> Source text
►
Mona Labs executives talked with more than 100 businesses in late 2018 after the company was founded, he said, and it became apparent that as AI and machine learning were shifting from the research lab to production and driving businesses forward that data and business leaders needed better visibility into how their systems were performing and where there were issues that had to be addressed, said Oren.

That is where Mona Labs’ analytical engine fit in, giving enterprises anomaly detection that can be tailored to their individual needs, he said.

“Mona can automatically detect anomalous data or model behavior) segments,” said Oren. “The analytical engine can serve any AI use case on any stack. This is enabled by a unique configuration layer that enables AI teams to define and adapt their monitoring schema and control the powerful analytical engine. Another aspect of our flexibility is being able to easily integrate with other adjacent platforms, and established leaders such as New Relic recognized that. This collaboration with New Relic is one demonstration of how Mona can naturally extend customers’ existing observability deployments.”

Early in the development of Mona, the company’s engineers knew that data scientists within each business have unique requirements for its AI systems and that a one-size-fits-all approaches would not work, said Oren. “So, what we set out to do was to build a configurable platform,” he added. “We wanted to give teams an engineering arm that could do the heavy lifting for them.”

Mona is coming out of beta this year, according to Oren. Customers include Cape Analytics, Glovo, Fiverr, Gong and K Health across use cases including fraud detection, data-driven healthcare, e-commerce marketing optimization and revenue intelligence.

Guy Fighel, the general manager of applied intelligence and group vice president of product engineering at New Relic, said in a statement that that by partnering with Mona, the two companies were able to deliver a unified data observability platform that gives data science and DevOps teams unprecedented visibility into the performance of their machine learning models in production. “Monitoring the effectiveness of the production models while enabling collaboration between data science and DevOps teams will make it easier to develop, test, and monitor sophisticated ML models to ensure more relevant, meaningful customer experiences and maximize business impact,” he said.
◄
[Data taken from a collection]
►
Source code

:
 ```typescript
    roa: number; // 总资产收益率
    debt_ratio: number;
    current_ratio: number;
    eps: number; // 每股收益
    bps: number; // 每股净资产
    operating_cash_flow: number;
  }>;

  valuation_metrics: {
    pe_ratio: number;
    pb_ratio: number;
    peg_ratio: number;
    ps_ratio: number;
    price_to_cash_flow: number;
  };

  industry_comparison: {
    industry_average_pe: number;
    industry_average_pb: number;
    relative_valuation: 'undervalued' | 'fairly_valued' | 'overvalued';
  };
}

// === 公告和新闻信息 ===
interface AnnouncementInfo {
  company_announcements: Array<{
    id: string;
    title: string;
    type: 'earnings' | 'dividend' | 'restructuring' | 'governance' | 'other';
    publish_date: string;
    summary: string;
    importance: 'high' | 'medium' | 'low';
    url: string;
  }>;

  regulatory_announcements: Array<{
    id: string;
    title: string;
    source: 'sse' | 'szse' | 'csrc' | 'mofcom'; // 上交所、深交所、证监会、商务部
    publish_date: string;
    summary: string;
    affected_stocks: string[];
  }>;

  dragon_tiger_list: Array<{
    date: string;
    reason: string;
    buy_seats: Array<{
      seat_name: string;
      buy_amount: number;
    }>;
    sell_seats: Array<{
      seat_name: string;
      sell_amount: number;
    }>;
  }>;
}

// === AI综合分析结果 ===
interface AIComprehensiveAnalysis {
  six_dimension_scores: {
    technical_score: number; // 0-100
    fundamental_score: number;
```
◄
> Assignment 1
Edit the Mona Labs passage from "Mona Labs executives" to "needs, he said.", changing "anomaly detection" to "outlier detection".
> Assignment 2
Write a continuation of the Mona Labs passage that picks up after its final sentence.
You will not need this material for the work that comes next.

> Written reply 1
Mona Labs executives talked with more than 100 businesses in late 2018 after the company was founded, he said, and it became apparent that as AI and machine learning were shifting from the research lab to production and driving businesses forward that data and business leaders needed better visibility into how their systems were performing and where there were issues that had to be addressed, said Oren.

That is where Mona Labs’ analytical engine fit in, giving enterprises outlier detection that can be tailored to their individual needs, he said.

> Written reply 2
James Kobielus, analyst

James Kobielus, an analyst and senior research director of data communications and management at data analytics consultancy TDWI, told EnterpriseAI that AI monitoring services for enterprises that are exploring AI are very useful.

“What partnerships such as this signal is the rapid convergence of DataOps and MLOps pipelines in the business world,” said Kobielus. “Without tools to continually monitor data and ML model quality issues in a unified fashion, AI applications are at risk of losing their predictive ability in production environments. Lack of strong observability tooling—such as dashboards for visualizing trends, issues, and anomalies in the DataOps/MLOps pipelines--also increases the vulnerability of AI applications to performance issues that might stem from myriad issues in those processes.”

In addition, the ability of enterprises to be able to cleanse bad data or retrain decaying models in real-time as they are triggered automatically by issues discovered by observability tools “is a necessary step in the industrialization of a converged DataOps/MLOps pipeline,” said Kobielus. “Observability tools are the key to maintaining a top-performing infrastructure for analytics and other data applications.”

In June, explainable AI vendor Fiddler AI secured $32 million in Series B funding for its approach in making AI easier to use for enterprises. The company’s platform uses explainable AI, which takes the complicated processes behind the scenes and brings in a centralized system to monitor, analyze and explain ML models automatically.